Growing up in Kentucky, the closest body of water was the Ohio River. Our grandparents had a house boat so we would spend summer days cruising the river and flapping around in the water with tiny floaty-adorned arms. Now that I’m old enough to know what is in that water, I think its remarkable that my sister and I have only the correct number of appendages. As we got older, we would spend summer weekends at nearby Lake Nolin with friends who were lucky enough to have families with houses and boats. The ocean was something only seen on the occasional vacation to Florida, or more often in our family, South Carolina or Georgia. For this reason, when I think of beaches, I think of a brightly painted town full of swim and surf shops where flip-flop-clad townies surf every morning before work.
Needles to say, when my friends in Napa proposed a day trip to the beach at Bodega Bay I had a very different idea of where we were going. Imagine the shock when I hopped out of the car in my bikini and slathered in sun screen only to walk down a cliff-side staircase and onto a beach that had me wishing I had packed a blanket instead of a towel. To surf these waters you not only need a wetsuit, but booties, gloves and a hood. And even then, the water is still brutally cold.
I have since visited Stinson Beach where I was smart enough to have worn jeans and a cardigan, a sad fact of life as a Northern Californian. Or so I thought, until a couple of weeks ago when, as my family back home was preparing for fall, Indian Summer finally hit San Francisco. My cat and I were splayed out on the mercifully cool hard wood floor in my studio, trying to hide in the shadows when my friend Katherine called and said “It’s hot. Do you want to go to the beach?” HELL YES. Sadie, cancel all of my appointments! I’m going out! I threw on my bikini, slathered myself with SPF and donned my cute straw fedora in anticipation of some serious sunshine. Before heading for the surf and sand, we made a pit stop for beer and sandwiches, because as we all know, a true beach day is not complete without some suds.

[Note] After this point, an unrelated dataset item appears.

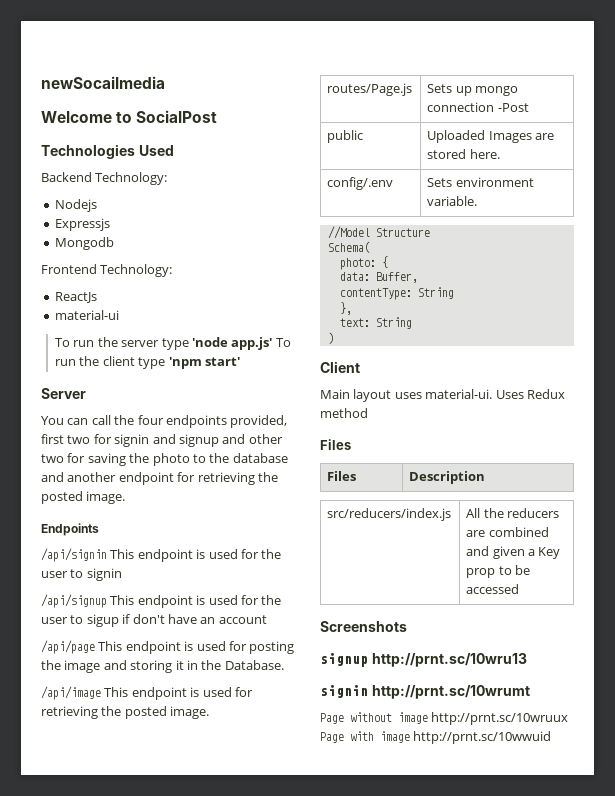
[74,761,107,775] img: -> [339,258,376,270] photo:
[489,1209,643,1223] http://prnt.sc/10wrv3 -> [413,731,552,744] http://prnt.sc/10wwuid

As we got closer to the coast, I started to worry- what if this was going to be the same thing all over again and I end up sitting in the cold sand in my cardigan drinking beer for warmth rather than as cool refreshing relief from the heat? My fears were unfounded. The beach was HOT and although the water was too cold to stay in for more than a few minutes, it was bearable enough to swim in. I had googled Baker Beach that morning before getting picked up and had read that it was known for its amazing views and its less traditional views….in other words, naked old men. We only experienced one of those that day, and lucky for us it wasn’t the nudes. We were also treated to a visit from a large pod of dolphins that came surprisingly close to the shore. Standing in the sand, with the tide washing over my feet, flanked by two of my favorite Californians gazing out into the water at the dolphins framed by the Golden Gate Bridge in the background, it was hard to be anything but blissful and very very thankful for where life had brought me. To top it all off, we ended our day by sitting in the sand and watching the sun rapidly descend into the water. I don’t know that I’ve ever had the experience of watching a sunset from start to finish without interruption by man or mountain. It was the perfect end to the perfect day. San Francisco might not be my idea of a “beach town” as I had come to know them back East, but I’ll take it.